§ **Work item**:
From the excerpt below on hosting OPSWAT MetaDefender behind an F5 Distributed Cloud load balancer, reproduce the passage starting at "In our setup, the" and ending at "port of 443.".

In our setup, the HTTPS load balancer has been set up, with the following key points highlighted in the diagram.   First, we have used a delegated DNS name to direct any traffic for the service through the nearest RE nodes, anycast will ensure the closest RE is used.   Although we are running containers on CE nodes, we harness the RE network to steer traffic towards the service and implement security, such as an advanced WAF or anti-bot solution, immediately upon ingress.  The load balancer type is HTTPS, with an automatic certificate provided.   This will ensure there are no browser pop-ups complaining about trust issues.   The port exposed to users is the standard HTTPS port of 443.

The final highlighted portion of the screen shot is the origin pool definition, what the load balancer will map arriving traffic to.   Often, an origin pool might map to servers, at public or private IP addresses lists, or perhaps to a set of fully qualified domain names (FQDN).  In this case, though, the origin pool will map to our containerized OPSWAT application which is exposed to the load balancer as a Kubernetes service.

Result – A Scalable and Secure Application Platform

With the container running on the CE node, as a Kubernetes pod, all achieved through simple GUI menus and no Kubectl or other deep Kubernetes knowledge exercises, the organization can focus upon using the applications deployed.   In this demonstration, the OPSWAT MetaDefender Core is being run, a one stop shop for various security inquiries and file sanitization.  OPSWAT has numerous licensable technologies available within Core, two of which are MetaScan and DeepCDR.

With MetaScan running on the F5 Distributed Cloud CE, as a container, the principal value is scanning files for known malware.   The solution curates as many as five different leading AV engines in the analysis process.   Think of it as a malware analysis aggregator for rich defense in depth.  For instance, this is a complete analysis of a copy of the Visual Studio Code (VSCode) source-code editor from Microsoft, with respect to the Windows 64-bit exe installer to ensure it has not been tampered with.

§ **Data extract**:
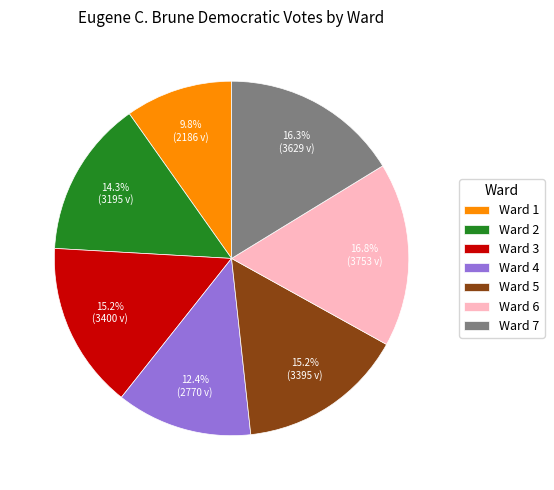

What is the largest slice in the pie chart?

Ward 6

§ **Result**:
In our setup, the HTTPS load balancer has been set up, with the following key points highlighted in the diagram.   First, we have used a delegated DNS name to direct any traffic for the service through the nearest RE nodes, anycast will ensure the closest RE is used.   Although we are running containers on CE nodes, we harness the RE network to steer traffic towards the service and implement security, such as an advanced WAF or anti-bot solution, immediately upon ingress.  The load balancer type is HTTPS, with an automatic certificate provided.   This will ensure there are no browser pop-ups complaining about trust issues.   The port exposed to users is the standard HTTPS port of 443.